Data from: Range-wide snow leopard phylogeography supports three subspecies

The snow leopard, Panthera uncia, is an elusive high-altitude specialist that inhabits vast, inaccessible habitat across Asia. We conducted the first range-wide genetic assessment of snow leopards based on noninvasive scat surveys. Thirty-three microsatellites were genotyped and a total of 683-bp of mitochondrial DNA sequenced in 70 individuals.
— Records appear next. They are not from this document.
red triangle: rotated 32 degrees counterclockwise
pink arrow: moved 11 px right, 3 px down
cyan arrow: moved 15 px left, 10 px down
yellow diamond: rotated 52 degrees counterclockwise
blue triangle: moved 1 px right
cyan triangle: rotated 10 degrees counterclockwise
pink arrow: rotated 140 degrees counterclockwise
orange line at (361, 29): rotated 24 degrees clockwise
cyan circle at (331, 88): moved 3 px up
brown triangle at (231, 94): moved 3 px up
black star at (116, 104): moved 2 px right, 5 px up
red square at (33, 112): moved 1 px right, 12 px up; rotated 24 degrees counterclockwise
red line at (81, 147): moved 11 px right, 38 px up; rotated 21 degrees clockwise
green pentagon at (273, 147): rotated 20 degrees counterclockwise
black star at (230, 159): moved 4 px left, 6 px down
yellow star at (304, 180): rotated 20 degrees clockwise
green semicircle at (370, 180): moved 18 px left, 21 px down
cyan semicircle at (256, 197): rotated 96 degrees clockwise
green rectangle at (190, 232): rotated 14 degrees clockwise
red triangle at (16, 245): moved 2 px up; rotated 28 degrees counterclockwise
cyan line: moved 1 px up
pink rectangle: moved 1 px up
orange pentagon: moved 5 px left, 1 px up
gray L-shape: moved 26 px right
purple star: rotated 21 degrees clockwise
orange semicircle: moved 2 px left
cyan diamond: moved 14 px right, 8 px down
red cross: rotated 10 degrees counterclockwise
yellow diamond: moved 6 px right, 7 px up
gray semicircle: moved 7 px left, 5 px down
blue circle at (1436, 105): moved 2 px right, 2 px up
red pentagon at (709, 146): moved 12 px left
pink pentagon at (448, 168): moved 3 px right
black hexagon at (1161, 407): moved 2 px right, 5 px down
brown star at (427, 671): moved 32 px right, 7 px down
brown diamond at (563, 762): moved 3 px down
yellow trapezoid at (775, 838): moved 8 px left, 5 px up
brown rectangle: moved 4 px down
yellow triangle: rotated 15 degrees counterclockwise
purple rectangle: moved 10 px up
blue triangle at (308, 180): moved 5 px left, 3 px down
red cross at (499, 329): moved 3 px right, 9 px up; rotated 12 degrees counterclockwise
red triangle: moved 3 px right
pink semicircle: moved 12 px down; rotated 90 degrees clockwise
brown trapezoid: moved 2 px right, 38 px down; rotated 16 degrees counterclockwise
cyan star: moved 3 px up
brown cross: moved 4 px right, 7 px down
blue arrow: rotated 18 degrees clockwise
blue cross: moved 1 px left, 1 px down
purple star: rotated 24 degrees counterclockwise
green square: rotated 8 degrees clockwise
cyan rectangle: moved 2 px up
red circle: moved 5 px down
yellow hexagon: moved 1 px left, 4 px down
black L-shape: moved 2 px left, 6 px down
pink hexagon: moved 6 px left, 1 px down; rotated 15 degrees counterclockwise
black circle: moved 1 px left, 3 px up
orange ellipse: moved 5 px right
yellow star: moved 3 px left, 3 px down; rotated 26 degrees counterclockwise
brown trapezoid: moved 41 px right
Snow leopards exhibited low genetic diversity at microsatellites (AN = 5.8, HO = 0.433, HE = 0.568), virtually no mtDNA variation, and underwent a bottleneck in the Holocene (~8,000 years ago) coinciding with increased temperatures, precipitation, and upward treeline shift in the Tibetan Plateau. Multiple analyses supported three primary genetic clusters: (1) Northern (the Altai region), (2) Central (core Himalaya and Tibetan Plateau), and (3) Western (Tian Shan, Pamir, trans-Himalaya regions). Accordingly, we recognize three subspecies, P. u. irbis (Northern group), P. u. uncia (Western group), and P. u. uncioides (Central group) based upon genetic distinctness, low levels of admixture, unambiguous population assignment, and geographic separation. The patterns of variation were consistent with desert-basin "barrier effects" of the Gobi isolating the northern subspecies (Mongolia), and the trans-Himalaya dividing the central (Qinghai, Tibet, Bhutan, and Nepal) and western subspecies (India, Pakistan, Tajikistan, and Kyrgyzstan). Hierarchical Bayesian clustering analysis revealed additional subdivision into a minimum of six proposed management units: western Mongolia, southern Mongolia, Tian Shan, Pamir-Himalaya, Tibet-Himalaya, and Qinghai, with spatial autocorrelation suggesting potential connectivity by dispersing individuals up to ~ 400 km. We provide a foundation for global conservation of snow leopard subspecies, and set the stage for in-depth landscape genetics and genomic studies.

雪豹（Panthera uncia）是一种行踪隐秘的高海拔特化物种，栖息于亚洲范围内广袤且难以抵达的栖息地。本研究开展了全球首次基于非侵入式粪便调查（noninvasive scat surveys）的雪豹全分布区遗传评估。研究对70个个体的基因组进行了33个微卫星（microsatellites）位点的基因分型，并完成了总长683碱基对的线粒体DNA（mitochondrial DNA）测序。雪豹在微卫星位点上呈现较低的遗传多样性（等位基因平均数AN=5.8，观测杂合度H_O=0.433，期望杂合度H_E=0.568），线粒体DNA几乎无变异；其种群在全新世（约8000年前）经历了瓶颈事件，该事件与青藏高原的气温升高、降水增加以及林线上移的时间节点高度吻合。多项分析结果支持雪豹存在三个主要遗传簇：（1）北部簇（阿尔泰地区），（2）中部簇（喜马拉雅核心区与青藏高原），（3）西部簇（天山、帕米尔、跨喜马拉雅地区）。基于遗传分化特征、有限的基因交流水平、明确的种群归属以及地理隔离格局，我们将雪豹划分为三个亚种：北部亚种（P. u. irbis）、西部亚种（P. u. uncia）与中部亚种（P. u. uncioides）。该变异模式符合戈壁沙漠盆地的“屏障效应”：戈壁隔离了北部亚种（蒙古种群），而跨喜马拉雅山脉则分隔了中部亚种（青海、西藏、不丹与尼泊尔种群）与西部亚种（印度、巴基斯坦、塔吉克斯坦与吉尔吉斯斯坦种群）。分层贝叶斯聚类分析（hierarchical Bayesian clustering analysis）进一步揭示了至少6个候选管理单元的细分：西蒙古、南蒙古、天山、帕米尔-喜马拉雅、西藏-喜马拉雅以及青海；空间自相关（spatial autocorrelation）分析表明，扩散个体可实现最远约400公里的种群连通性。本研究为雪豹亚种的全球保护工作奠定了科学基础，并为后续深入开展景观遗传学与基因组学研究搭建了重要框架。